Please restate, word for word, the lines below that begin at the one with "vfov_deg: 45.4" and end at the one with "f_number: 2.4". Leave out all other lines.

::::

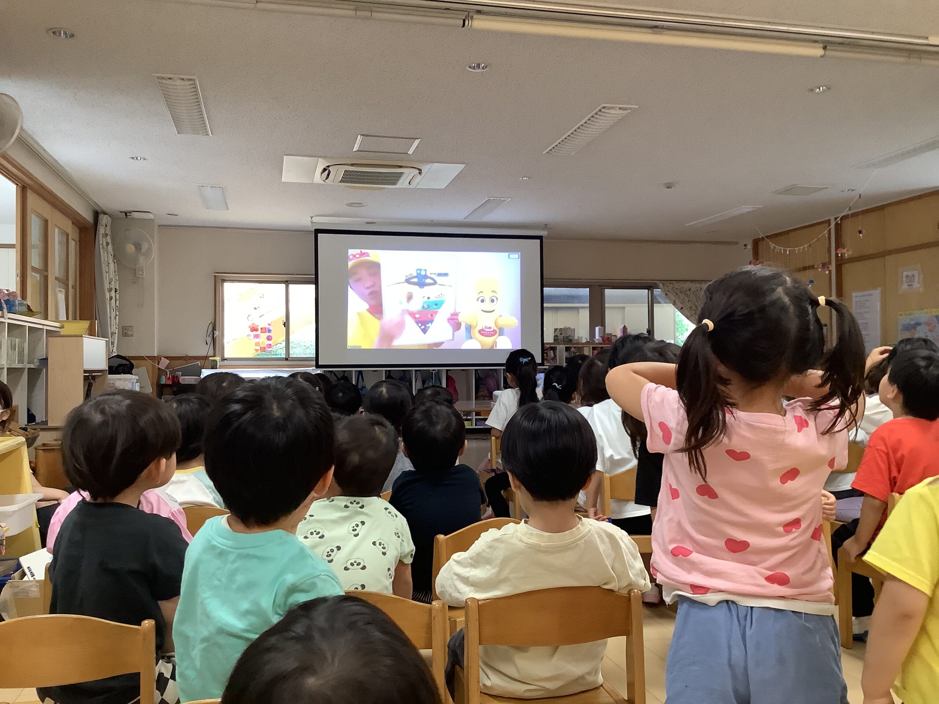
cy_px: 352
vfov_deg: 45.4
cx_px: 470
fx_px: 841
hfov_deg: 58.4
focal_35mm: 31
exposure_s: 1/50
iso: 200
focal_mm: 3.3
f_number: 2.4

::::

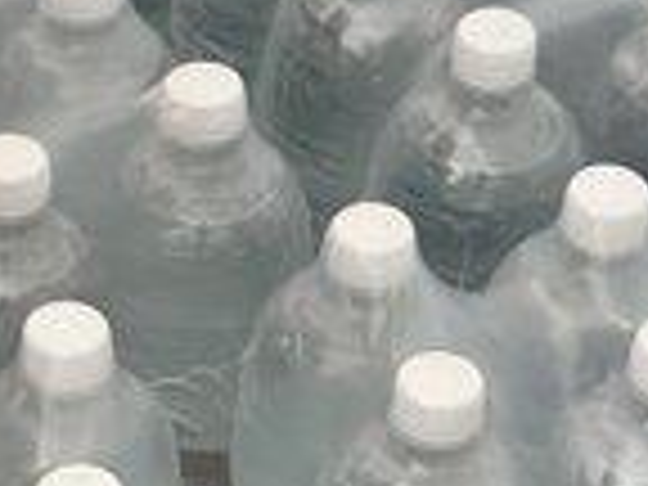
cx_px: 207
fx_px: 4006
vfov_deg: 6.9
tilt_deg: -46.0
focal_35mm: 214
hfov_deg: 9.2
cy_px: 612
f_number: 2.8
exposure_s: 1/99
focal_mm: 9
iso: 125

::::

▶ _Answer to this exercise_
vfov_deg: 45.4
cx_px: 470
fx_px: 841
hfov_deg: 58.4
focal_35mm: 31
exposure_s: 1/50
iso: 200
focal_mm: 3.3
f_number: 2.4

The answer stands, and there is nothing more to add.